DS Rawat, secretary gene­ral of the Chamber said that there was no quality control, the placements are not commensurate with fees being charged, the faculty is often below par and infrastructure poor. “The biggest reason for the gap is the rapid mushrooming of tier-2 and tier-3 management education institutes that have unfortunately not been matched by commensurate uplift in the quality of management education. Most students prefer to choose cheaper AICTE approved programmes rather than B-schools,” said Rawat. “The need to update and re-train faculty in emerging global business perspectives is practically absent in many B-schools, often making the course content redundant,” he says. About 160 schools offering Master of Business Administration (MBA) courses are expected to close this year.

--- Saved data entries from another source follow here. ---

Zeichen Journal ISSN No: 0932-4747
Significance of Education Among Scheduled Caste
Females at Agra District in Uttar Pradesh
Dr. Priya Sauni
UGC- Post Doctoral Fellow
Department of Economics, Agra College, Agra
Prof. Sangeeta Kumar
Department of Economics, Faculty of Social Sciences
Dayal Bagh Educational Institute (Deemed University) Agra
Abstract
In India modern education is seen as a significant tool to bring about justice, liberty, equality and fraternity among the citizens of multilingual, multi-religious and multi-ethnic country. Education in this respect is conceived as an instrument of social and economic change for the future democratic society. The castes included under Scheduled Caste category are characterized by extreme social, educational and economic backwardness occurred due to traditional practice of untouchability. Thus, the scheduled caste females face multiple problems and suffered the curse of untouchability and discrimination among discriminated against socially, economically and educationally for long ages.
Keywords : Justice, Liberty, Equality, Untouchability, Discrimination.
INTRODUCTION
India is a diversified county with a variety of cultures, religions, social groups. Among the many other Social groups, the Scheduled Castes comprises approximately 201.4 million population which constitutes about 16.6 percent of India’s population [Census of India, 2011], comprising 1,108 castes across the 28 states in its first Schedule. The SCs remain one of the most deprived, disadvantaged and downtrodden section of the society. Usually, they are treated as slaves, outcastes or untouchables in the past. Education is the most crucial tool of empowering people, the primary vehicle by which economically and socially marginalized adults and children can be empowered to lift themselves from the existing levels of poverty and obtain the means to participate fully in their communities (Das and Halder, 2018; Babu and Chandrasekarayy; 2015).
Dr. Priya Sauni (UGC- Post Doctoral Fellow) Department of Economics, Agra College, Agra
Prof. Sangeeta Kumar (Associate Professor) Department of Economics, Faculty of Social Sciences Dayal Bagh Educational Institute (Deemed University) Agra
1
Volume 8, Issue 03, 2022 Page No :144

Only 10 per cent graduates from Indian business schools excluding those from the top 20 schools get a job straight after completing their course, compared with 54 per cent in 2008.

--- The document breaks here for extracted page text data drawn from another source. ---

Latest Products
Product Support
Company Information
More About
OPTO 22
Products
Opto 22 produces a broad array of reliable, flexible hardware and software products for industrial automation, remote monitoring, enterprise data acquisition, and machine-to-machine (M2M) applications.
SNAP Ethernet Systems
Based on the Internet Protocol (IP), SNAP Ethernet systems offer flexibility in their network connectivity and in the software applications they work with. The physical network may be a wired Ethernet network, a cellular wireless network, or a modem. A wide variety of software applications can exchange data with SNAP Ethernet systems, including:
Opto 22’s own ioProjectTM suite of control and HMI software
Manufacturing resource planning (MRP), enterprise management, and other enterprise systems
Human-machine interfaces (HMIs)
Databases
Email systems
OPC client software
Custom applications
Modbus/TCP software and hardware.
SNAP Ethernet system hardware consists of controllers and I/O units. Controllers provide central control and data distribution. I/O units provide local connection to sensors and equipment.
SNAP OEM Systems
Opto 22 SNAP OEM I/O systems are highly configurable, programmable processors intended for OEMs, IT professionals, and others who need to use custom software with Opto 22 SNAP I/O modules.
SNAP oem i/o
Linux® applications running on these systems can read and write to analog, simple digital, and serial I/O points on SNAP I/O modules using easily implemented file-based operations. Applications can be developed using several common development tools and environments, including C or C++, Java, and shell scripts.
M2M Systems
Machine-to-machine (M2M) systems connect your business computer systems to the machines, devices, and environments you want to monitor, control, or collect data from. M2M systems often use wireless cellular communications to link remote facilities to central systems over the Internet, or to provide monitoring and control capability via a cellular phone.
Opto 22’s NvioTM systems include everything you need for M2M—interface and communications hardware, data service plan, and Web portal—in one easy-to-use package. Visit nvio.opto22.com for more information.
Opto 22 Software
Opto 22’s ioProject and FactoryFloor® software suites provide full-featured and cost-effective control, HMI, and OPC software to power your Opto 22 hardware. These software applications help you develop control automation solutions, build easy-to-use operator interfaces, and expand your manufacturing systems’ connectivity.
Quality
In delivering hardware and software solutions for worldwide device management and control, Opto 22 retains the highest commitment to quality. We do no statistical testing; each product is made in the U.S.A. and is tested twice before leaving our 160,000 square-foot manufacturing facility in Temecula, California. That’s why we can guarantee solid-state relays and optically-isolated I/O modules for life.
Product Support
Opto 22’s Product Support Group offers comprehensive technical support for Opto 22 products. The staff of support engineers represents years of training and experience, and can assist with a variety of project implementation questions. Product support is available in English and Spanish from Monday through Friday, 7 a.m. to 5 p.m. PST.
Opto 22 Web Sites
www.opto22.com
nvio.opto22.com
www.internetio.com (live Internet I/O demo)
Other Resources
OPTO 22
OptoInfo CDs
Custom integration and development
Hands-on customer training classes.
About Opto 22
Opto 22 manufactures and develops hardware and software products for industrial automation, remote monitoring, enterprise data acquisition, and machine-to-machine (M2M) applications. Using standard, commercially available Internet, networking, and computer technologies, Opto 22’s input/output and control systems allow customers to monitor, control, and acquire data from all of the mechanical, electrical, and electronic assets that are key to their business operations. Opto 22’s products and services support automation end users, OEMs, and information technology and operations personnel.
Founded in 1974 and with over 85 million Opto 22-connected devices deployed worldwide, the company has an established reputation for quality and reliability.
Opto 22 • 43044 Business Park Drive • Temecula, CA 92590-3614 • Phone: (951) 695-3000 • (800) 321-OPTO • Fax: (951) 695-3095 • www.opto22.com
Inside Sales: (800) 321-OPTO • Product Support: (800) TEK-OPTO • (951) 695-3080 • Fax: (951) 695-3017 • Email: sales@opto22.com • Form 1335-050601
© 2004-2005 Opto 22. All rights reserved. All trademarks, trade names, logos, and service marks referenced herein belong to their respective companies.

Some students expressed that the business schools promote their brands only on placement and by boasting about high salaries. They offer theoretical courses which lacks practical skills required by the corporate sector today, mentioned the paper. In the last five years, the number of B-schools in India has tripled to about 4,500 amounting to as many as 3,60,000 MBA seats, collectively. The demand has begun to deflate now, as economy growth rate hit its slowest in the last nine years and the quality of education provided by B-schools came under the radar. The paper also stressed that nowadays students are not concerned about the quality of education in an institute, they only want to know the placement and salary statistics and discounts offered on the fee structure and this has spoiled the entire education system, adds secretary general. Similarly, the Master of Computer Application (MCA) course, nearly 95 colleges stopped offering the programme this year and only 25 have started MCA courses.

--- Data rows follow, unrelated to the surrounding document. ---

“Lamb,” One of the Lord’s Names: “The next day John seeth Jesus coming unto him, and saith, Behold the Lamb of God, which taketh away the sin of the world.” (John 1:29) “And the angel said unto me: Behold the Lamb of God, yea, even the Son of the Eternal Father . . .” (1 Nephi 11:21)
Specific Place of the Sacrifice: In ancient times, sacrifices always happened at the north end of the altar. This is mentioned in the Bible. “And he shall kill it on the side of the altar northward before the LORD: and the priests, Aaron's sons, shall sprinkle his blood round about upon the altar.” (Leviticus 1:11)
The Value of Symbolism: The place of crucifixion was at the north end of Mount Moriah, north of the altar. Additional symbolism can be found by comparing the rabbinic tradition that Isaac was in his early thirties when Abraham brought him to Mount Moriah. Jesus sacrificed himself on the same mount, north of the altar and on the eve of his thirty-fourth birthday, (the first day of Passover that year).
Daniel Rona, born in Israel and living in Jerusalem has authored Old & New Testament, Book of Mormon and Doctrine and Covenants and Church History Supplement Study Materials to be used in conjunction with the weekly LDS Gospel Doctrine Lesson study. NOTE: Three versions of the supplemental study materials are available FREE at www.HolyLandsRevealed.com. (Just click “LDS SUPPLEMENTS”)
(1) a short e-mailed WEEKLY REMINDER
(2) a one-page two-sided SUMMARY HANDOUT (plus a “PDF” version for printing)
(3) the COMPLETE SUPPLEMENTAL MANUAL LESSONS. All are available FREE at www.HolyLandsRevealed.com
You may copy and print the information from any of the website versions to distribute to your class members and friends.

MBA seats in India grew almost four-fold from 95,000 in 2006-07 to 3,60,000 in 2011-12—resulting in a five-year compounded annual growth rate of 30 per cent. Unfortunately, job opportunities for MBAs have not grown in the same proportion. The MBA capacity in the country was built based on the projection of a 9 to 10 per cent economic growth rate. Assocham has advised to improve the infrastructure, train their faculty, work on industry linkages, spend money on research and knowledge creation, as well as pay their faculty well in order to attract good teachers.

MBA school myth in India

  • Many private schools are just business models launched by management gurus looking to make a fast buck.
  • Many media-savvy MBA schools take page after page of ad space in leading newspapers to declare their achievements.
  • Don’t take an MBA as a mandatory requirement for success in your career: If you really want to take an MBA course, evaluate your current position, your long-term goals, and your finances.